Paper ID:1089
Title:QUIC & DIRTY: A Quadratic Approximation Approach for Dirty Statistical Models
Current Reviews

Submitted by Assigned_Reviewer_15

Q1: Comments to author(s). First provide a summary of the paper, and then address the following criteria: Quality, clarity, originality and significance. (For detailed reviewing guidelines, see http://nips.cc/PaperInformation/ReviewerInstructions)
Summary: The authors propose a new Newton-like method to optimize the sum of a smooth (convex) cost function and multiple decomposable norms. Their contributions are (1) an active subspace selection procedure that allows to speed up the solution of the quadratic approximation problem (2) a proof that solving the quadratic approximation problem over the (changing) active subspace still leads to convergence. The authors also provide numerical results showing that, for two important problems, their methods gives 10x speed up over state-of-the-art methods and, in the appendix, give numerical results that illustrate which fraction of the speed up is due to the quadratic approximation technique and which fraction of the speed up is due to the active subspace selection method.

= GIVEN INFORMATION =
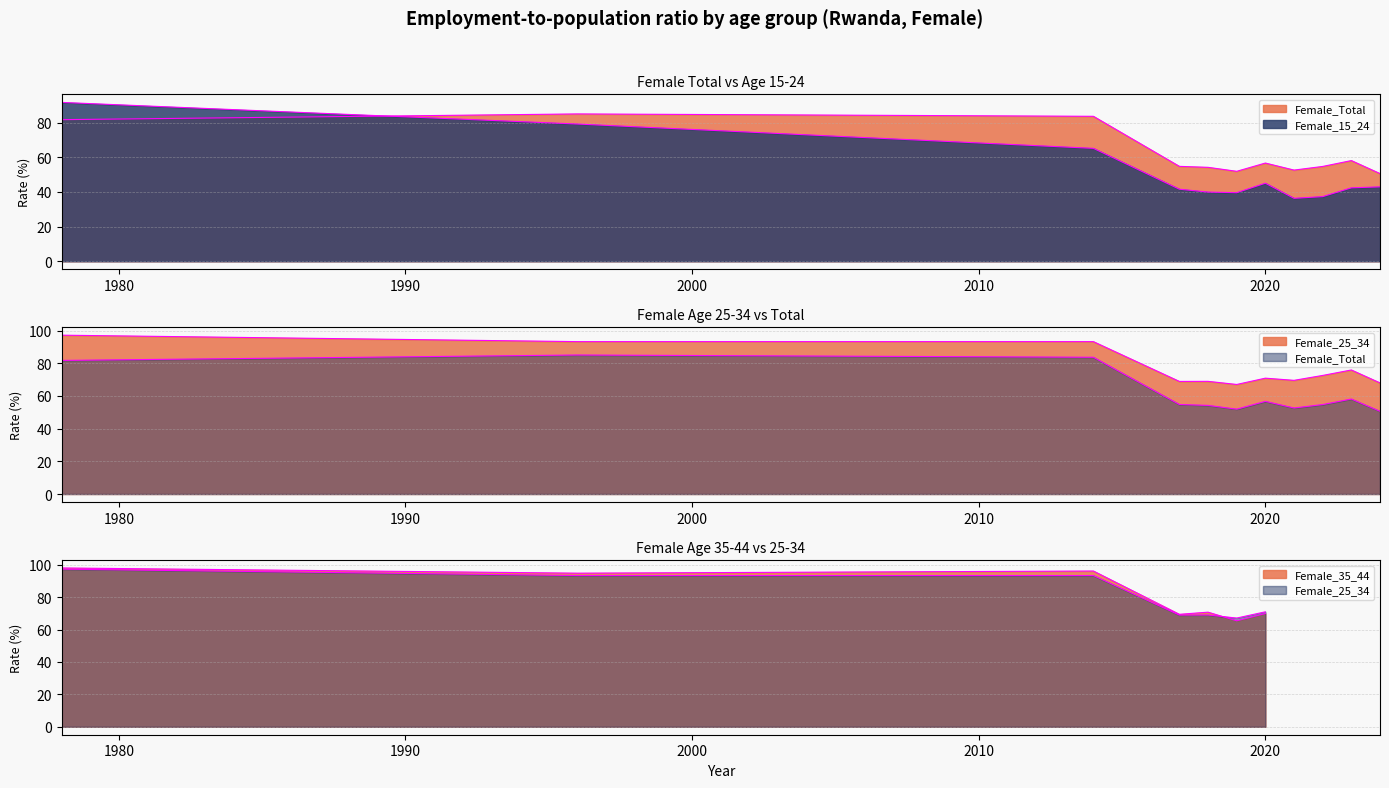

True or false: Female_25_34 and Female_15_24 cross at least once.

False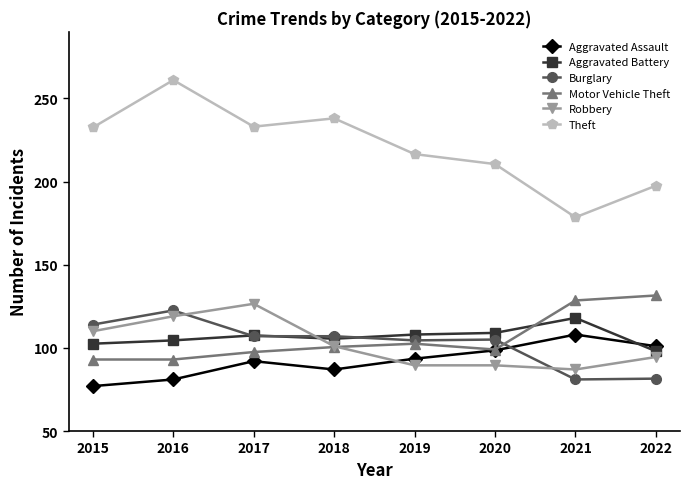

List the series in order of their peak value, highest first.

Theft, Motor Vehicle Theft, Robbery, Burglary, Aggravated Battery, Aggravated Assault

= HOW TO COMPLETE THIS TASK =
Continue the reviewer's assessment of the QUIC & DIRTY paper, picking up after its final sentence.

= ANSWER BOX =
Quality: The amount of critical information in the appendix makes this paper more suited for a journal than a conference.
Although I did not check all of the proofs, the ones I did check are correct and well written (apart from a few minor typos).

Clarity: The paper is very well written and organized. A few minor suggestions and questions follow. The references could be numbered in order. Including a curly-braket inside the $\min$ in eq. (1) would make it more clear. In line 114, should not the subscript of $\|x\|$ be $(1,\alpha)$ similar to what is written in line 116 ? In Prop. 1, line 236, it would be helpful to clarify that the orthogonal subspace is a function of $\theta$. In line 259 it seems like the over-bar on top of $Q$ is a notation that was not introduced. In line 266 is would be helpful to clarify that $D$ does not need to be diagonal. Line 299 makes reference to eq. 11 and in Th. 1, line 303, makes reference to eq. 8. The appendix also makes reference to eq. 8. This is confusing since in eq. 11 the optimization is constrained and in eq. 8 it is not. It would help clarify that it is because the problem is quadratic that optimizing over the "free" subspace is equivalent to optimizing over the whole space. In line 308, "gives" should be "give". In line 354, it could be useful to remind the reader again that $\Delta_D$ does not need to be diagonal. In Fig. 1, the authors should explain what the percentages mean as well as what the times mean.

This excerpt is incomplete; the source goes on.